MÂKUA Jewelry



When I started working with indigenous communities, I knew it was the women who are mainly in charge of this job because historically has always been so, and cause the knitting activity always had been related to the feminine aspect.

Once, Lucia Yagari, (Embera indigenous grandmother who has worked with us), told me: “I am going to bring my grandson Emanuel to help us”. I said yes, of course, but I little bit esceptical. From that day, Emanuel has become the most important link in our group of Embera indigenous artisans. He is the one who prepares all the initial samples from all our collections and with whom I work hand in hand to materialize an idea. But besides all the talent and skill that characterizes him, what I want to tell and share with you is above all the incredible human being that he is.

Emanuel Panchi is 22 years old, married to Lily Tascon (Embera Chami indigenous woman) and they have a 4-years-old boy named Xavi Panchi. Emanuel’s father is a professor of the Embera dialect several years ago in Cristiania (indigenous reservation in Antioquia), since childhood Emanuel has learned the importance of caring and preserving the culture of his community, that the Embera dialect does not disappear, and the writing it does not get lost with the passage of time. This is sad, because after several years of working with communities I realize that although most indigenous people speak the dialect, very few know how to write.
Emanuel, thanks to his father’s teachings, and a proud bearer of his culture, does not want it to disappear. He is one of the few indigenous people who perfectly practices and writes the dialect. But also Emanuel is a “millenial” like any other we know. He loves technology, uses social networks, is part of his community’s soccer team and participates in tournaments in other departments. He recently came to Medellin, he became friends with a Thai boy, and they exchange messages from time to time.

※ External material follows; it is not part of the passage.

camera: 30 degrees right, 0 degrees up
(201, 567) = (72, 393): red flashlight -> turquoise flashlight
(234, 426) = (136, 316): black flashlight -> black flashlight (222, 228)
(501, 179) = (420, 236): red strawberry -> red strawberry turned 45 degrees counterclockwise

For me it is the perfect example that today being indigenous does not mean being isolated from society, or being someone different from the people who live in modern society. He simply possesses an immensely valuable cultural legacy, and feels happy and responsible to keep it.

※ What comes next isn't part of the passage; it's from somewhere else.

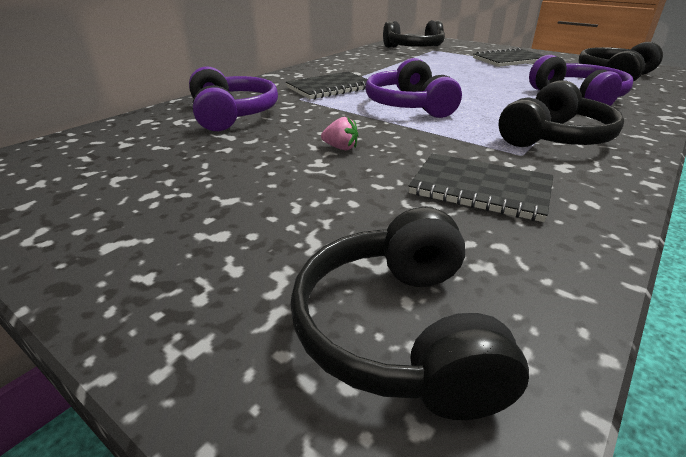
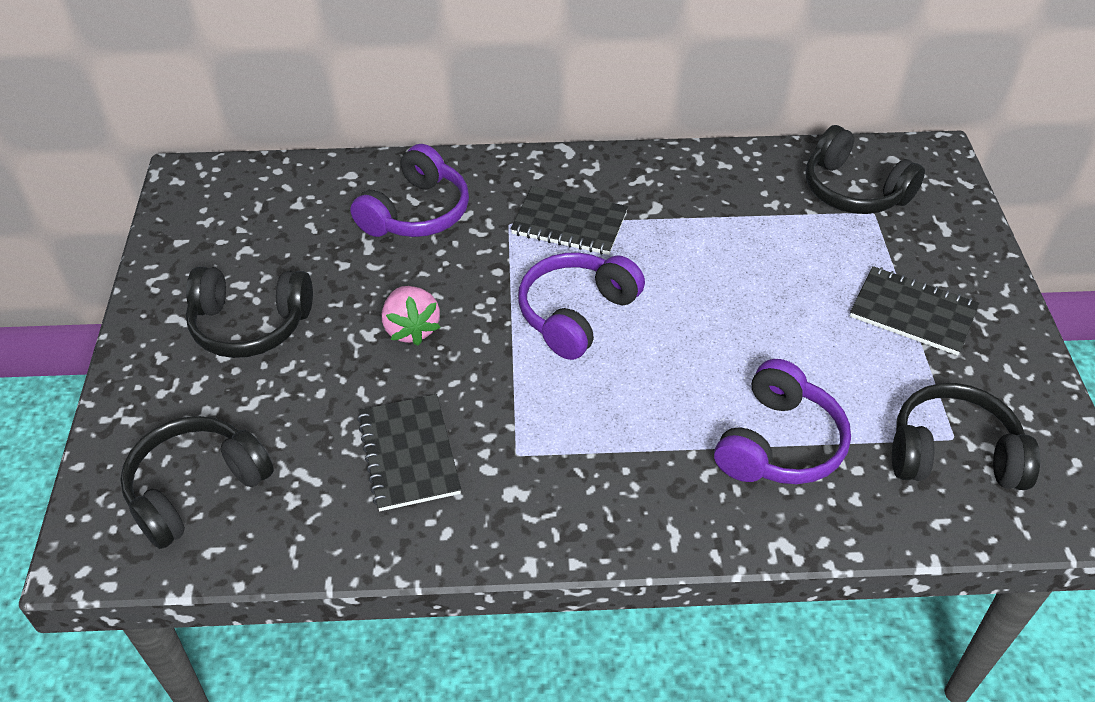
camera: 50 degrees right, 15 degrees up
(341, 148) = (411, 329): pink strawberry -> pink strawberry, size x1.69
(554, 137) = (591, 464): black headphones -> black headphones (250, 325)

Emanuel mixes two fundamental activities in his life: the crafts he makes in our work team of MAKUA jewelry, but he also works on coffee crops in the lands he inherited from his ancestors. Cristiania is located in Antioquia southwest , land that is characterized by being suitable for this type of crops. Then in the times that he needs to dedicate himself to the land, Lily his wife “relieves” him, but when they passed the coffee activities he is 100% dedicated to working with MAKUA.

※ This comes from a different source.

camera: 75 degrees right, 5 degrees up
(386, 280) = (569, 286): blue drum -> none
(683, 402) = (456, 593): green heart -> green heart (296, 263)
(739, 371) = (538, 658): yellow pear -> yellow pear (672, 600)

Sometimes when we are in the workshop working and we begin to talk, he tells me some indigenous stories that he knows, because his grandmother always told him stories when he was a child. They are beautiful stories that speak of the magic of the indigenous world and their sensitivity to nature and animals, and Emanuel proudly shares them with us and with his son Xavi. You can’t talk about Emanuel without talking about his wife Lily, because they are always together, sharing the family tasks or working with the crafts. She is possibly the sweetest girl I know, and only reflects kindness and love.

I feel an immense gratitude to be able to share my work spaces with people like him, from whom I learn all kinds of life lessons, and with whom I would like to continue sharing stories and work projects for many years.